Right after Doram's statement, I sent a final manifest, a final general accusation of flaws and shitty treatment, a final explanation of what was going wrong for all the time. Stating that there always was a massive split between new members and overpowering peers, stating that the staff had a very lacking attitude of taking care of the community, but almost only doing things in their common interest, as a closed clique. My message was "Get over your shadows, drop the hatred, make a peace agreement, I'm approachable. Make the injustice undone."
The worst thing is, I asked Doram for another talk, and he seemed willing for it. I sent him my words, and one hour later, the first thing I saw in the public chat was him pinging me a thousand times and eventually saying "well, this is a root point because I'm permabanning him. Shroom, for your constant spitting venom and negativity, and for lying to me and trying to manipulate me, I'm going to ban you for at least a year."
Venexis and a few others tried to step in, but they couldn't reach any more than reducing it to 3 months (until August 14th). I guess that I also was too naive to believe that I would be sufficiently protected by Ven in the worst of all cases, once everyone else was too deadset on it.
Did I have possibilities to act differently? Did I have the chance to not let this community be such a huge obsession of mine that I failed at in the end? In retroperspective this is always said so easily. Life hardly comes the way you imagine it. Many "mistakes" I've done wouldn't have been mistakes at all if there was just a slight bit of willing to listen and cooperate on the people I've mentioned - they're NOT utterly bad people, they're not just describable by what I listed, they could be good people in fact; the story I've told and written up within an hour doesn't nearly encompass everything that happened. You can easily say that if I could only turn back time, the situation would be completely different this day. Generally, the following holds: Both in real life or a "virtual" community, we sometimes see the most prudent and reasonable people go steps in everyday life that we'd have to shake the heads for.
Overall, the story ends like this: The reason that got me banned, is the same reason that made some people take me seriously and that made me an idol for some others.

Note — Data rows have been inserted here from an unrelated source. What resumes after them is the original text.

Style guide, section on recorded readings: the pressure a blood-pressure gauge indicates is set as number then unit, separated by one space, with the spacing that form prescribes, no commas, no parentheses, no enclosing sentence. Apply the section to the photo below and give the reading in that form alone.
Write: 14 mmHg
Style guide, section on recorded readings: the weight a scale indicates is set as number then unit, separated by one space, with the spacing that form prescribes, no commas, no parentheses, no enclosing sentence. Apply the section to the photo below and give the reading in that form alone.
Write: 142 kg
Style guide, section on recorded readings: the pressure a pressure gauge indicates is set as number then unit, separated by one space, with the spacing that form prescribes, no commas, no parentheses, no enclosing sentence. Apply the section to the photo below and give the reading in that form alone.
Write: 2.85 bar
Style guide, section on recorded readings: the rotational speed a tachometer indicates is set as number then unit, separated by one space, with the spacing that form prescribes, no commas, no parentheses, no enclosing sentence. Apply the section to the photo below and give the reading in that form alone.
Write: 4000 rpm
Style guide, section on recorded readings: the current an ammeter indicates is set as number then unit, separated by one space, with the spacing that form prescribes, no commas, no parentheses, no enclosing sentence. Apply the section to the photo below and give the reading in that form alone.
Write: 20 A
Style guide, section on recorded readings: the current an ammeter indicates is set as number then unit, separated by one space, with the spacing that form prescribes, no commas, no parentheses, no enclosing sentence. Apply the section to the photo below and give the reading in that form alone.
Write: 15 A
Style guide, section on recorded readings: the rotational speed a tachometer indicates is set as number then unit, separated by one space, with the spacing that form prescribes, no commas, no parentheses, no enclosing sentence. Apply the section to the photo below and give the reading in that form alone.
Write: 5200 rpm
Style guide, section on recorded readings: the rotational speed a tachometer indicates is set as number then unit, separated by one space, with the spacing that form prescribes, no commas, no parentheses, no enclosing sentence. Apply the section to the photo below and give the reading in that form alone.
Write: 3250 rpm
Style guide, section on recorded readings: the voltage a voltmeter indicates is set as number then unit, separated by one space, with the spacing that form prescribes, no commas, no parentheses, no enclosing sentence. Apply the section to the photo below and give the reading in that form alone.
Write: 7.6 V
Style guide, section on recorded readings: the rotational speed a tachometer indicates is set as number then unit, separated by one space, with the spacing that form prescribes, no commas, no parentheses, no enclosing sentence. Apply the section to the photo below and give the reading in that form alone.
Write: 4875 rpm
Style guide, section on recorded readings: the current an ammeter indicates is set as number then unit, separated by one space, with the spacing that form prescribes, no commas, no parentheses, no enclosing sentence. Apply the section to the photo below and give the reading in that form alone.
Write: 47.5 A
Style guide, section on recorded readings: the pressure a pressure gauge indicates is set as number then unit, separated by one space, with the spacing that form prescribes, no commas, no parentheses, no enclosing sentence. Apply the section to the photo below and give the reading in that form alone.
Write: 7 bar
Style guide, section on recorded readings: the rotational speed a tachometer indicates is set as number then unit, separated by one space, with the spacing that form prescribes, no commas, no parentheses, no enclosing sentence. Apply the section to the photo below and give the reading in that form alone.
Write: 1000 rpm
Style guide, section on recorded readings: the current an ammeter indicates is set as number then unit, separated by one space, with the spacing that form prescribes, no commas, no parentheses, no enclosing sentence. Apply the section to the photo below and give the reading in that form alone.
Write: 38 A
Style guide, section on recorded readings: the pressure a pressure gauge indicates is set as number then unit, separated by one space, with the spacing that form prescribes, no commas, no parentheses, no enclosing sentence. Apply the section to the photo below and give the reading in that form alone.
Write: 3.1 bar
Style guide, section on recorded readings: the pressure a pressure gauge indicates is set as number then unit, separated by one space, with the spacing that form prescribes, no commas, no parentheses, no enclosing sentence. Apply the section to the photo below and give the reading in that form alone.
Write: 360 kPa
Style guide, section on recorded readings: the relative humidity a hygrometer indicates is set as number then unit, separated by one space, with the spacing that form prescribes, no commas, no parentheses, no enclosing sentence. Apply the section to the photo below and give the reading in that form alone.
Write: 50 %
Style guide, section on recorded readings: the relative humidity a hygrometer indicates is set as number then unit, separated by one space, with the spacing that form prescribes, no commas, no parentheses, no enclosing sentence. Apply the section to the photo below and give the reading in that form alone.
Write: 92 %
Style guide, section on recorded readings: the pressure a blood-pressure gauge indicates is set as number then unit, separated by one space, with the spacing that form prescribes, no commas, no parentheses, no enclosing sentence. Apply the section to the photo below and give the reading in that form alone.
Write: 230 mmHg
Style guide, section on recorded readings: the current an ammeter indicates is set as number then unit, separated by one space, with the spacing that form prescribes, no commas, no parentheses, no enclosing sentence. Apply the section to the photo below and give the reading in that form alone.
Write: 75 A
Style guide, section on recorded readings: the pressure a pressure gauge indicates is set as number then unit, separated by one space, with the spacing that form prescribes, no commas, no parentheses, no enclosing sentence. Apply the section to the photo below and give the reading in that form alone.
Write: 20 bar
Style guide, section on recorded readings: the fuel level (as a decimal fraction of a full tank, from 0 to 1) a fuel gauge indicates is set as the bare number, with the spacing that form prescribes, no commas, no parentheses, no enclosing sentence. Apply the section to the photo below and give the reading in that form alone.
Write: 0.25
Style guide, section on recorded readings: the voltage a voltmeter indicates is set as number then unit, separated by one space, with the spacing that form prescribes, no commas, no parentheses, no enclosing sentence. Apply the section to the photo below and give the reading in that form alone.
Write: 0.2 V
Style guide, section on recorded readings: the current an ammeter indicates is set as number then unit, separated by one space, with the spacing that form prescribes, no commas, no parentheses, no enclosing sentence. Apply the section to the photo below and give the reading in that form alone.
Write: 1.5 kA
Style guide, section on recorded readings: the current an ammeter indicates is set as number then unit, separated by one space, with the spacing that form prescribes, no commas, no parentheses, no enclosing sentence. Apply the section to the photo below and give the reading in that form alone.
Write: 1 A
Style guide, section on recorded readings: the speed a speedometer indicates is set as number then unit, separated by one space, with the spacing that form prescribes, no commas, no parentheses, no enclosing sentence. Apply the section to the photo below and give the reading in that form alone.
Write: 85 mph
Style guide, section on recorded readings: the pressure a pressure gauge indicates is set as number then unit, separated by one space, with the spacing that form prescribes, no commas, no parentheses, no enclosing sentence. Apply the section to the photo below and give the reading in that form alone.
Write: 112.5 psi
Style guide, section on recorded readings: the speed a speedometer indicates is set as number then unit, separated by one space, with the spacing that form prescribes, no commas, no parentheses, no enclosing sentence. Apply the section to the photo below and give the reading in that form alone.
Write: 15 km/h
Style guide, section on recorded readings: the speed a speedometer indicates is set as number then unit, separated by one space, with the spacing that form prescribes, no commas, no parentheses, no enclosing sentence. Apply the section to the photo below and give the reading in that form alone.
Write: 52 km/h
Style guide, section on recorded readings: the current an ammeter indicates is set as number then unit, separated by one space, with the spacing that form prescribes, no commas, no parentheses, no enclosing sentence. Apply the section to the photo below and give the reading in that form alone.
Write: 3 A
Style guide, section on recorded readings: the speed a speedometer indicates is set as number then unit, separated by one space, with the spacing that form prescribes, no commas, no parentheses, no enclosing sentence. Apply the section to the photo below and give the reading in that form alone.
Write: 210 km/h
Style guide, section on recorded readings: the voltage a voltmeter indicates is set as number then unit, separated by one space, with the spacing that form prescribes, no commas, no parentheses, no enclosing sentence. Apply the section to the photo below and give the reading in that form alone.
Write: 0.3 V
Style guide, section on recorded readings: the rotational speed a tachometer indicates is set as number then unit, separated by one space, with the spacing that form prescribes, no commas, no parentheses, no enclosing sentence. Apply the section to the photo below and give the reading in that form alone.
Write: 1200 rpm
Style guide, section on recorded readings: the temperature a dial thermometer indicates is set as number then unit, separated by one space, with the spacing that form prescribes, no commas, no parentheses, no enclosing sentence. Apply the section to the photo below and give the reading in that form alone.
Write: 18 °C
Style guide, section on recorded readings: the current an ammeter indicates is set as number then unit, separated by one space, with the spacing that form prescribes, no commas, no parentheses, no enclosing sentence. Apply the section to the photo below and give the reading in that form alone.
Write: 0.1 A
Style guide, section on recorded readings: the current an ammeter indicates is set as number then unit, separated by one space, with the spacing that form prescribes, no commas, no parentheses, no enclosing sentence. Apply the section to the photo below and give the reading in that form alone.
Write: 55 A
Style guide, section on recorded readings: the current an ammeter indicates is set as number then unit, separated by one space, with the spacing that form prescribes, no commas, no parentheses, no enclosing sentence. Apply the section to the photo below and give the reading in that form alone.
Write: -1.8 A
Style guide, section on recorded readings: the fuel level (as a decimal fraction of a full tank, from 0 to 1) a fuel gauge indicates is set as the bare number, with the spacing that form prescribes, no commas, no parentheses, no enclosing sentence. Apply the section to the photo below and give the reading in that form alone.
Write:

Other than the previous ban on Runouw in late 2015, this repeated drama has also made me disillusioned, and I won't come back there like Phoenix out of the ashes. I'll just be there to keep talking about SM63 and level designing and participating at Forum Games or such, and as long as the staff there is the same and its attitude doesn't change, I can only wait for it to disappear or for everything to be closed down one day.